SpreadsheetImport::ActiveRecordImporter::BaseImporter: Constructor accepts following arguments
- model: ActiveRecord model class to which we want to import data
- options
  - data_processor: Data processor object
  - skip_validations: Skips validation if true. false by default
  - skip_callbacks: Skips callback if true. false by default
  - unique_by_attributes: accepts list of attribute which should be unique. If its not unique then new record won't be inserted. Decision to whether update existing record is made by update_existing_record option. For finding already existing record where query is fired which does case sensitive comparision between attribute from spreedsheet and db. If you want to add some custom implementation then create your own importer which inherits from SpreadsheetImport::ActiveRecordImporter::BaseImporter and define find_duplicate_for_unique_by_attributes(data) method. find_duplicate_for_unique_by_attributes will be called with data(processed_row). It should return ActiveRecord::Relation object or model object or array of model object. Currently it has following implementation scoped_model.where(data.slice(*unique_by_attributes)).
    
    Note: Always use scoped_model method to call any ActiveRecord method
  - update_existing_record: If true will update the existing record. true by default if unique_by_attributes is present.
  - scoped_unique: class method or scope name as symbol. This scope is applied for finding record which are already present in database.
It defines create_or_update_record method called by handle_valid_row.
SpreadsheetImport::ActiveRecordImporter::BulkImporter: This importer utilizes activerecord-import gem. Its faster than SpreadsheetImport::ActiveRecordImporter::BaseImporter. It is recomended for large spreedsheet files. ActiveRecord callbacks will not be called when BulkImporter is used. It inherits from SpreadsheetImport::ActiveRecordImporter::BaseImporter, so its constructor supports same argument. Passing skip_callbacks as true or false doesn't have any effect and callbacks will always be skipped. This is a penalty that you have to pay for performance :). It also support addition option of batch_size. It is the number of records that would be inserted at once. Default batch size is 100.

Development

After checking out the repo, run bin/setup to install dependencies. Then, run rake spec to run the tests. You can also run bin/console for an interactive prompt that will allow you to experiment.

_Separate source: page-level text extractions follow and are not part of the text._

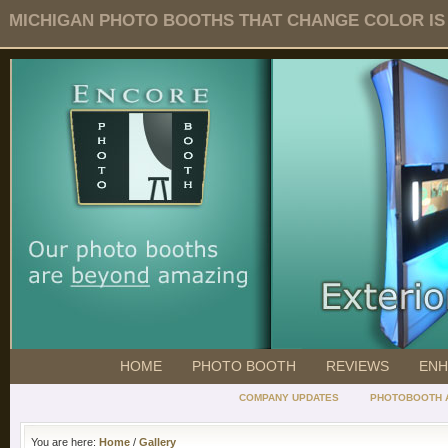
MICHIGAN PHOTO BOOTHS THAT CHANGE COLOR IS O
HOME
PHOTO BOOTH
REVIEWS
ENH
COMPANY UPDATES
PHOTOBOOTH 
You are here:
Home
/
Gallery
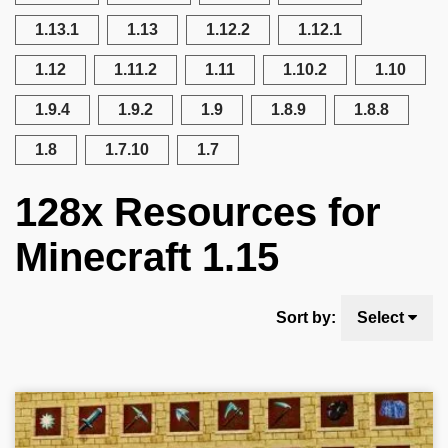
1.13.1
1.13
1.12.2
1.12.1
1.12
1.11.2
1.11
1.10.2
1.10
1.9.4
1.9.2
1.9
1.8.9
1.8.8
1.8
1.7.10
1.7
128x Resources for
Minecraft 1.15
Sort by:
Select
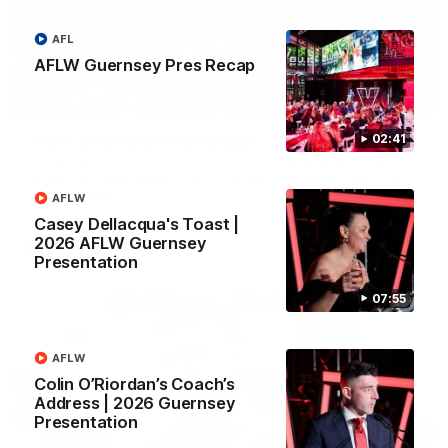
AFL
AFLW Guernsey Pres Recap
02:42
AFLW Guernsey Pres Recap
02:41
A look back at a special evening as we celebrated our new
Swans and their families, and officially welcomed them to the
red and white.
AFLW
Casey Dellacqua's Toast |
2026 AFLW Guernsey
AFL
Presentation
07:55
AFLW
Colin O’Riordan’s Coach’s
Address | 2026 Guernsey
Presentation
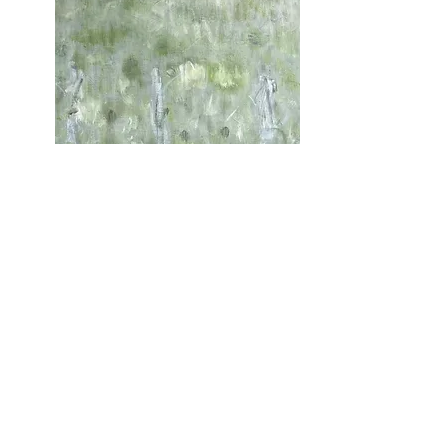
On The Way To Penguin In
The Fog Jan 2023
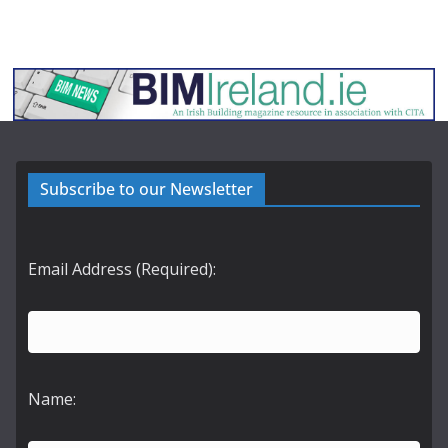
Subscribe to our Newsletter
Email Address (Required):
Name:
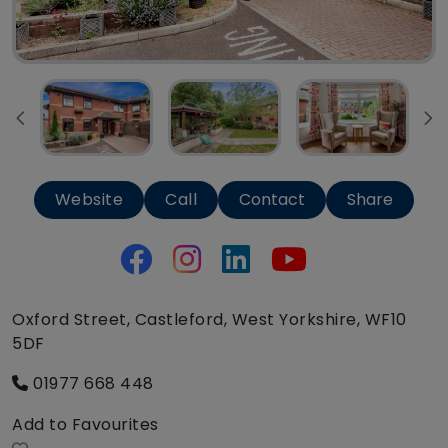
Website
Call
Contact
Share
Oxford Street, Castleford, West Yorkshire, WF10
5DF
01977 668 448
Add to Favourites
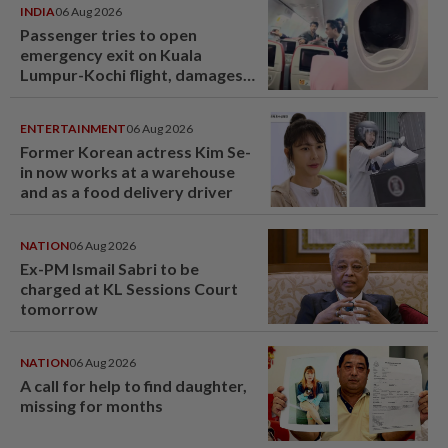
INDIA
06 Aug 2026
Passenger tries to open
emergency exit on Kuala
Lumpur-Kochi flight, damages
window panel
ENTERTAINMENT
06 Aug 2026
Former Korean actress Kim Se-
in now works at a warehouse
and as a food delivery driver
NATION
06 Aug 2026
Ex-PM Ismail Sabri to be
charged at KL Sessions Court
tomorrow
NATION
06 Aug 2026
A call for help to find daughter,
missing for months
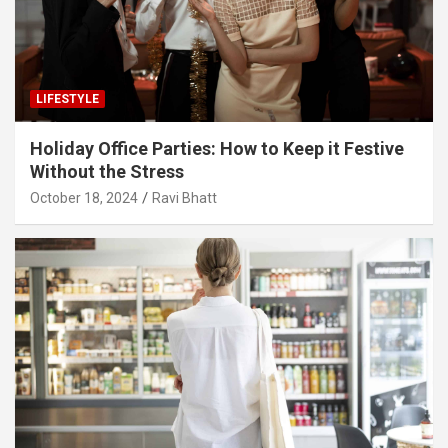
LIFESTYLE
Holiday Office Parties: How to Keep it Festive
Without the Stress
October 18, 2024
Ravi Bhatt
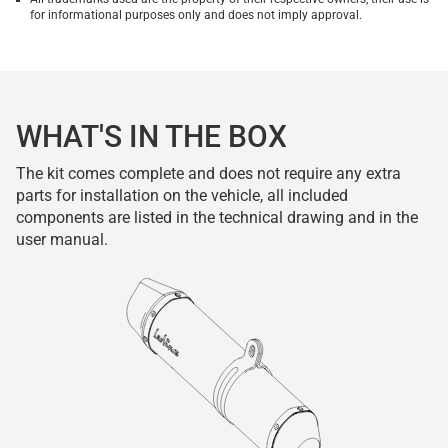
for informational purposes only and does not imply approval.
WHAT'S IN THE BOX
The kit comes complete and does not require any extra
parts for installation on the vehicle, all included
components are listed in the technical drawing and in the
user manual.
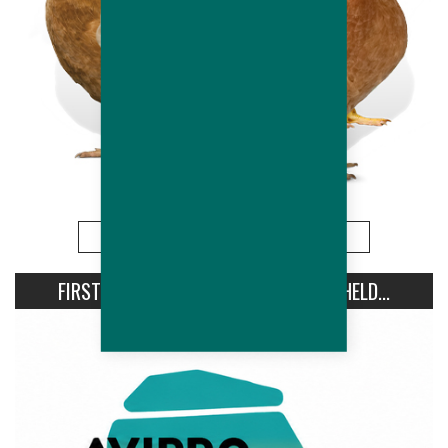
More
FIRST AVIPRO HUBBARD CONFERENCE HELD...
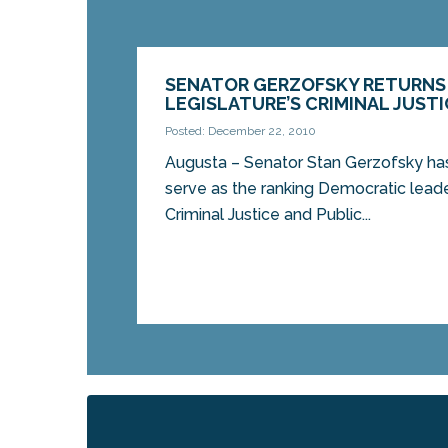
SENATOR GERZOFSKY RETURNS
LEGISLATURE’S CRIMINAL JUST
Posted: December 22, 2010
Augusta – Senator Stan Gerzofsky ha
serve as the ranking Democratic leade
Criminal Justice and Public...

To install this gem onto your local machine, run bundle exec rake install. To release a new version, update the version number in version.rb, and then run bundle exec rake release, which will create a git tag for the version, push git commits and tags, and push the .gem file to rubygems.org.

Contributing

Bug reports and pull requests are welcome on GitHub at https://github.com/[USERNAME]/spreadsheet_import. This project is intended to be a safe, welcoming space for collaboration, and contributors are expected to adhere to the Contributor Covenant code of conduct.

License

The gem is available as open source under the terms of the MIT License.